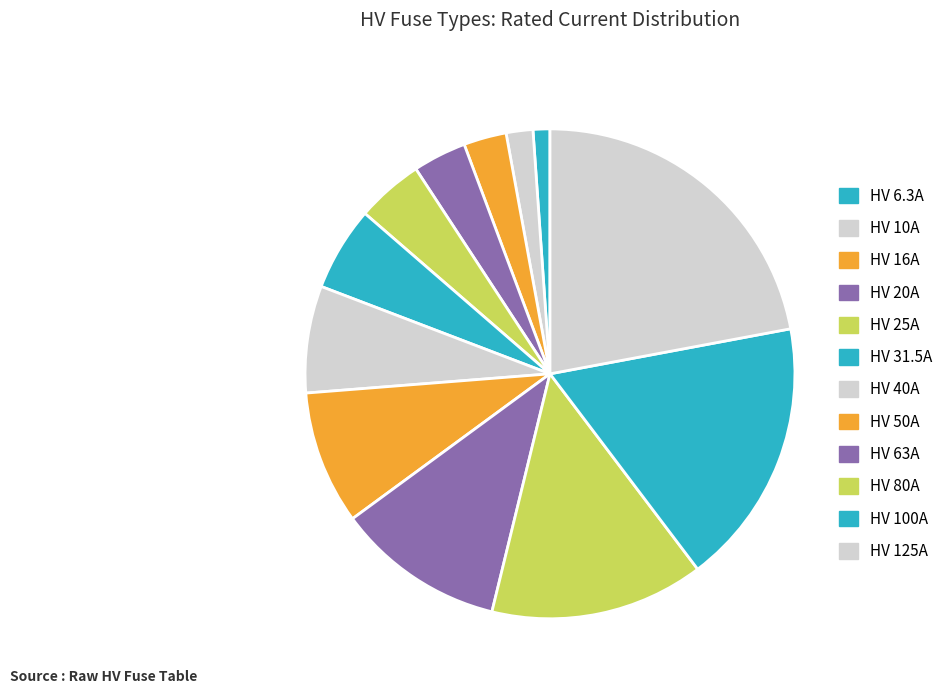

Rank the categories by value from lowest to highest.

HV 6.3A, HV 10A, HV 16A, HV 20A, HV 25A, HV 31.5A, HV 40A, HV 50A, HV 63A, HV 80A, HV 100A, HV 125A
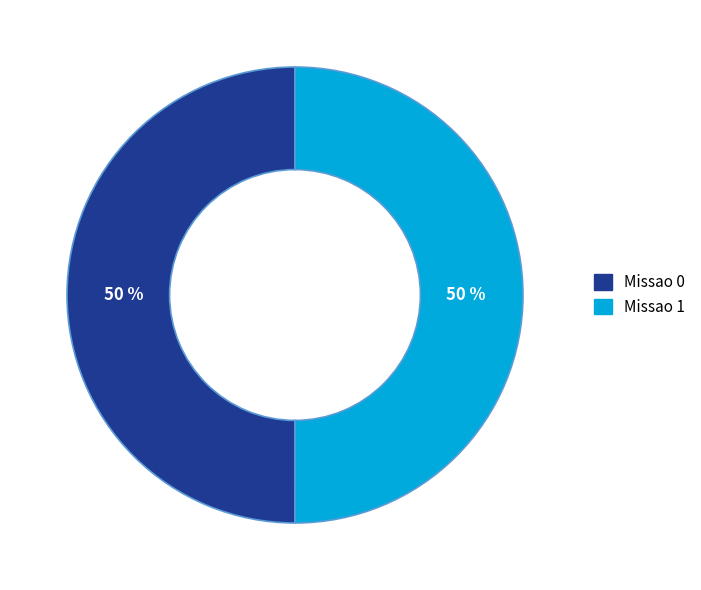

How many segments does this pie chart have?

2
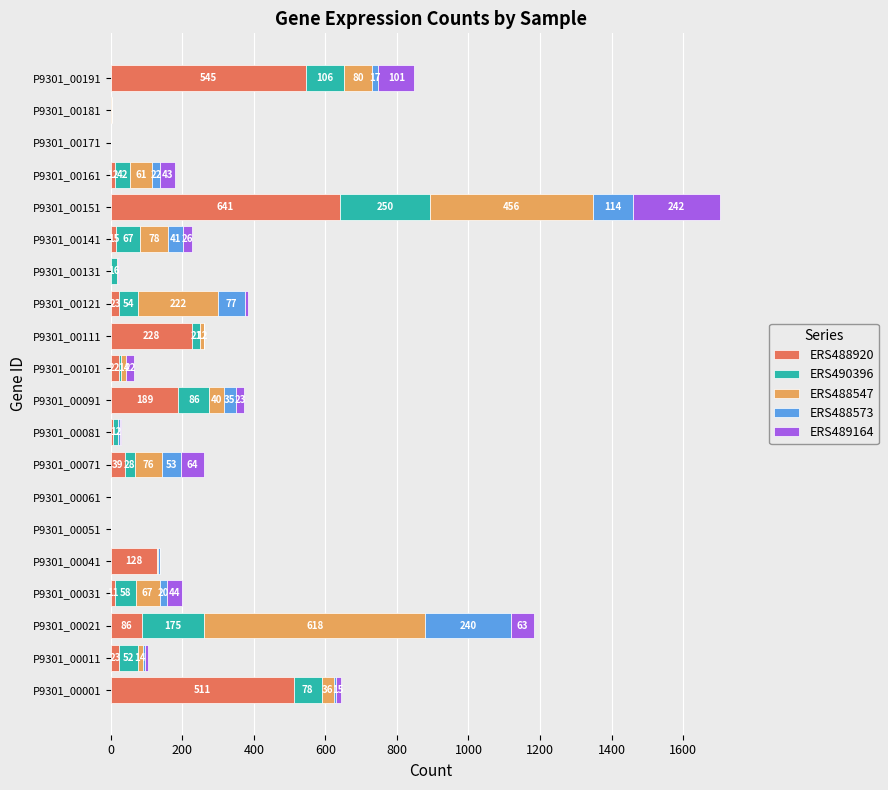

Which category has the highest value in the ERS488920 series?

P9301_00151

**WORK REQUIRED**: Reproduce every entry above word for word, leaving out the pictures.

**SOLUTION FOR THIS TASK**:
Rank the categories by value from lowest to highest.

HV 6.3A, HV 10A, HV 16A, HV 20A, HV 25A, HV 31.5A, HV 40A, HV 50A, HV 63A, HV 80A, HV 100A, HV 125A

How many segments does this pie chart have?

2

Which category has the highest value in the ERS488920 series?

P9301_00151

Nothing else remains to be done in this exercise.